A lone wolf. When she heard this expression, it occurred to her that Seragi might in some ways resemble her own father. She knew that after having suffered horribly as an ethnic Korean during the Cultural Revolution in China, he had fled to the Republic all by himself, and in other respects as well he was a solitary man. A specialist in cholera, he had almost no friends and made no effort to socialize. Welling up from inside her came an image of him pressing his hands together above the water that she and her brothers brought each morning and mumbling some sort of prayer, then donning his hat and going off to the clinic, lunchbox and satchel in hand. She had no memory of him ever playing with her, or reading her a story. Just once, he had spent an evening fishing with her and her oldest brother. They spoke little and caught nothing, but it was an evening she’d never forgotten.
Fathers in the Republic, particularly in rural areas, were still deeply imbued with the feudalistic, patriarchal attitude of days gone by. But Hyang Mok’s father did not rule over his family with fussy authority, or scold them, or punish them with beatings. He was, to be sure, rather brusque with them, but as her mother once explained, he was simply a very serious man, and terribly shy. Maybe he just didn’t know how to relate to children. But they, for their part, were in awe of their father. They knew that he could read medical texts in German and Russian and was fluent in Chinese as well.

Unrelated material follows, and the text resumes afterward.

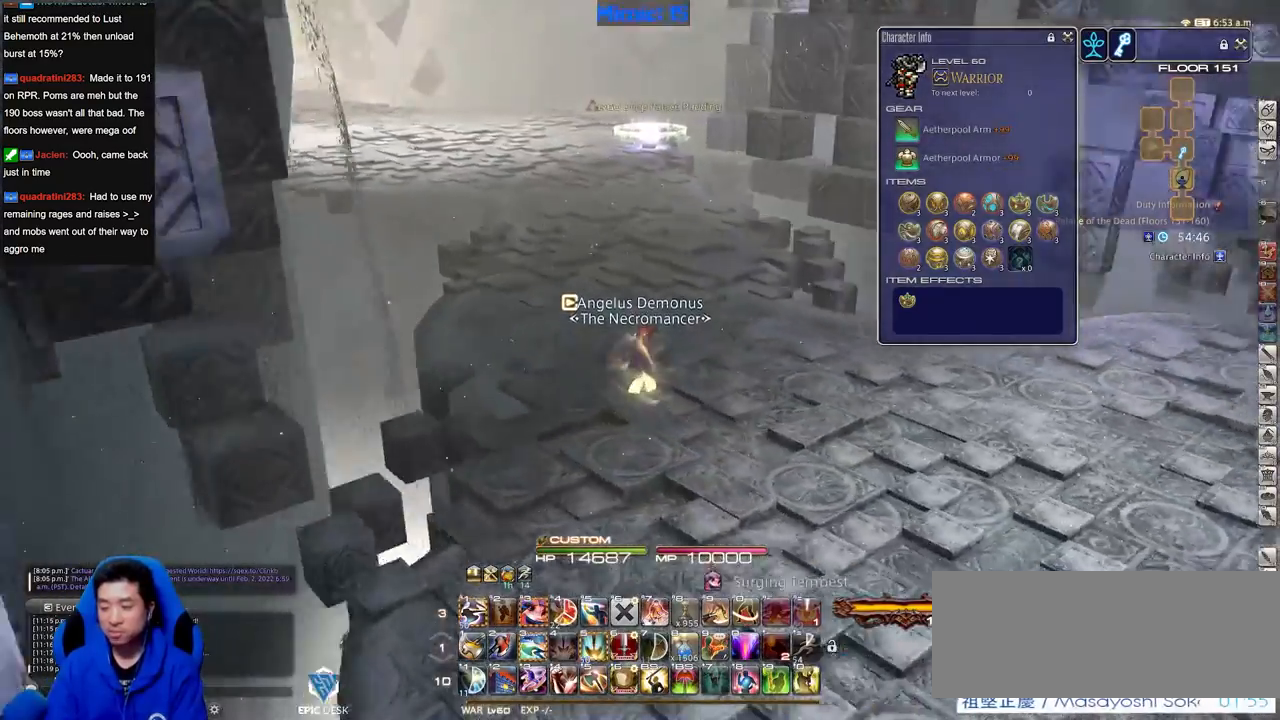
{"keys": ["w"], "events": [[50, "rbracket", "up"]]}
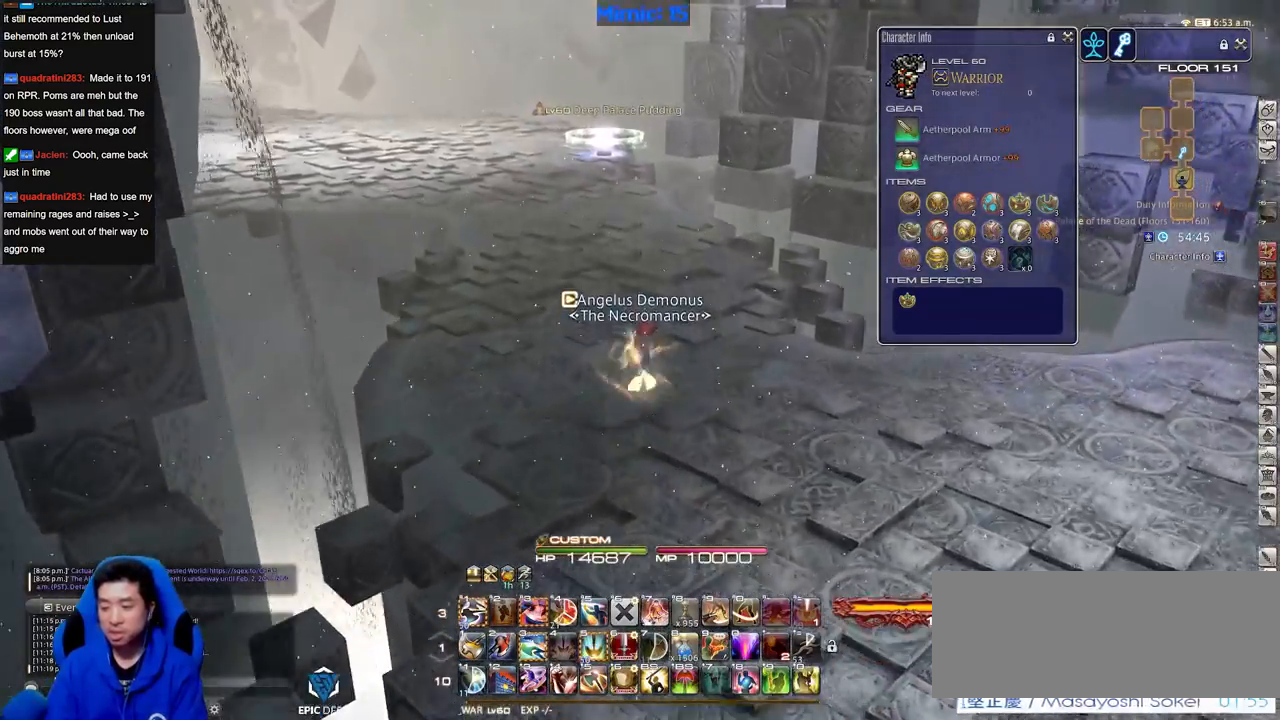
{"keys": ["rbracket", "w"], "events": [[500, "rbracket", "down"]]}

“I’ll let you out here, and drive on to the parking lot.” Ninomiya opened the door for her and said goodbye. By the entrance to the hospital was a guardroom, where an older man dressed in a navy-blue uniform greeted her and immediately ushered her in, presumably because he’d seen her get out of a car with the Medicina logo. She nodded and gave him a little smile as the large glass door slid open. The lobby was as big as the hotel’s, with a soaring ceiling. A number of senior citizens were sitting in front of the outpatient counter waiting to be called. In her wallet Hyang Mok had, in addition to some cash, an ID card containing various information including a resident code, a civilian health-insurance number, and an account number for a local bank. This had been issued only to her and a few other officers. She could go to the counter, show her card, state her business, and pay the bill, all in a few minutes.